Michigan Republican Fred Upton said he would vote for Trump’s impeachment after Trump claimed on Tuesday that his rally remarks to supporters were “totally appropriate” and refused to express regret for the insurrection at the Capitol.

“The Congress must hold President Trump to account and send a clear message that our country cannot and will not tolerate any effort by any president to impede the peaceful transfer of power from one president to the next,” said Upton.

In office since 1987, Upton is one of the longest-serving Republican members of the House.

In the US Senate, Republican leader Mitch McConnell has so far remained silent on impeachment even as some other Republicans like Senator Lindsey Graham have called it unnecessary and divisive.

McConnell is said to be furious about the attack on the Capitol and to believe Trump committed an impeachable offence by inciting the crowd, according to media reports citing unnamed Republican sources.

Elaine Chao, McConnell’s wife, resigned her position as Trump’s secretary of transportation after the Capitol attack.

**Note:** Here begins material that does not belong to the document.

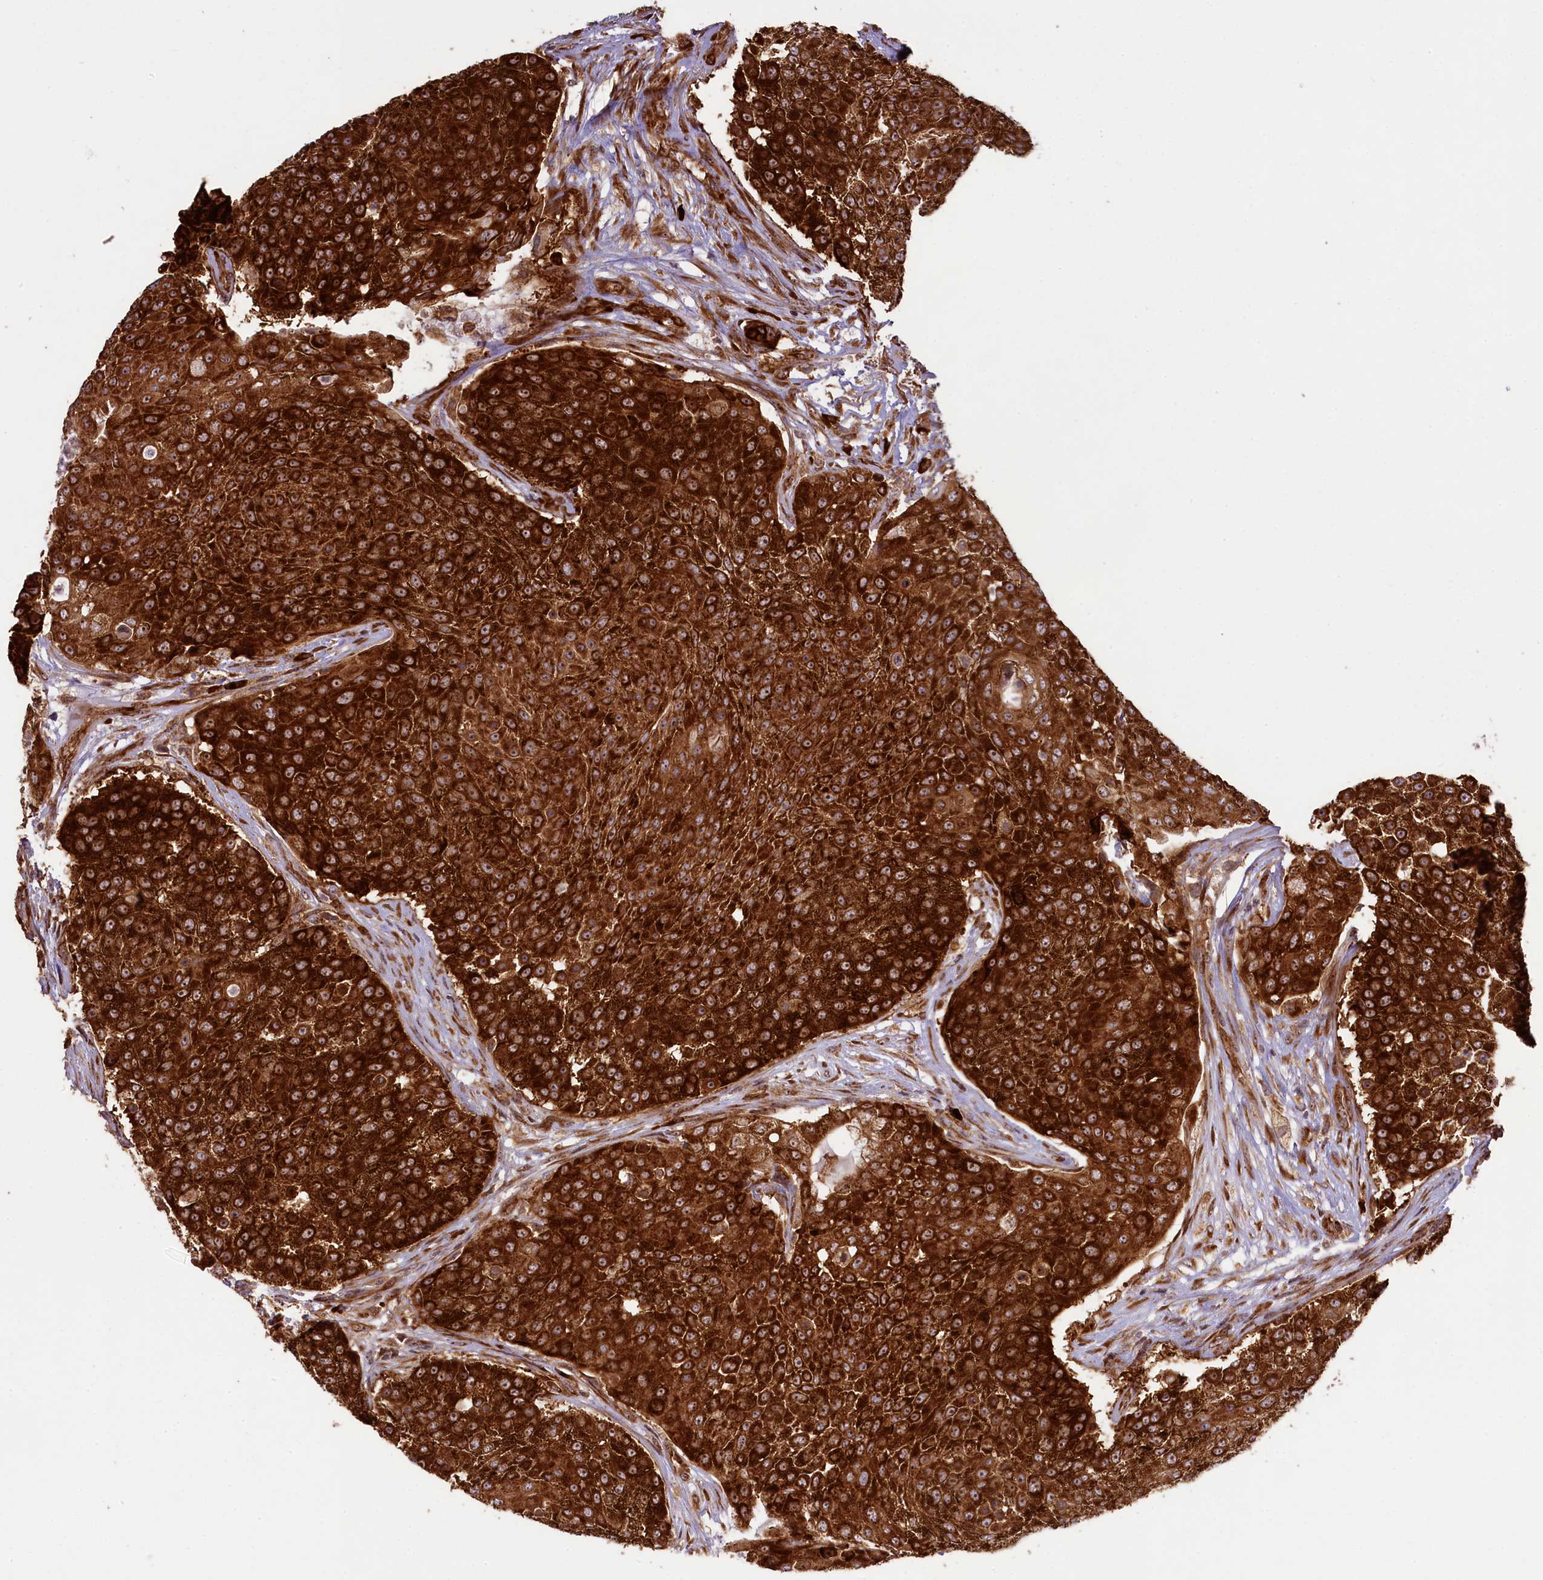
{"staining": {"intensity": "strong", "quantity": ">75%", "location": "cytoplasmic/membranous,nuclear"}, "tissue": "urothelial cancer", "cell_type": "Tumor cells", "image_type": "cancer", "snomed": [{"axis": "morphology", "description": "Urothelial carcinoma, High grade"}, {"axis": "topography", "description": "Urinary bladder"}], "caption": "Immunohistochemistry (DAB (3,3'-diaminobenzidine)) staining of human urothelial cancer shows strong cytoplasmic/membranous and nuclear protein positivity in approximately >75% of tumor cells.", "gene": "LARP4", "patient": {"sex": "female", "age": 63}}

Three Republican senators have already called for Trump to resign including Lisa Murkowski, Pat Toomey and Ben Sasse.

At the same time, McConnell has not answered a call by Democratic leader Chuck Schumer to bring the Senate back into emergency session to consider removing Trump from office before his term ends.

The Senate is presently in recess until January 20, when Joe Biden is to be inaugurated president.

“We could come back ASAP and vote to convict Donald Trump, and get him out of office now before any further damage is done,” Schumer said at a news conference in New York on Tuesday.

President-elect Biden has asked Senate leaders not to allow the impeachment issue to slow his agenda, which includes passage of new COVID-19 relief legislation and confirmation of key officials in his new administration.

The Senate trial in Trump’s first impeachment by the House on charges of abuse of power for withholding US military aid to Ukraine lasted two weeks, from January 21 to February 5, 2020.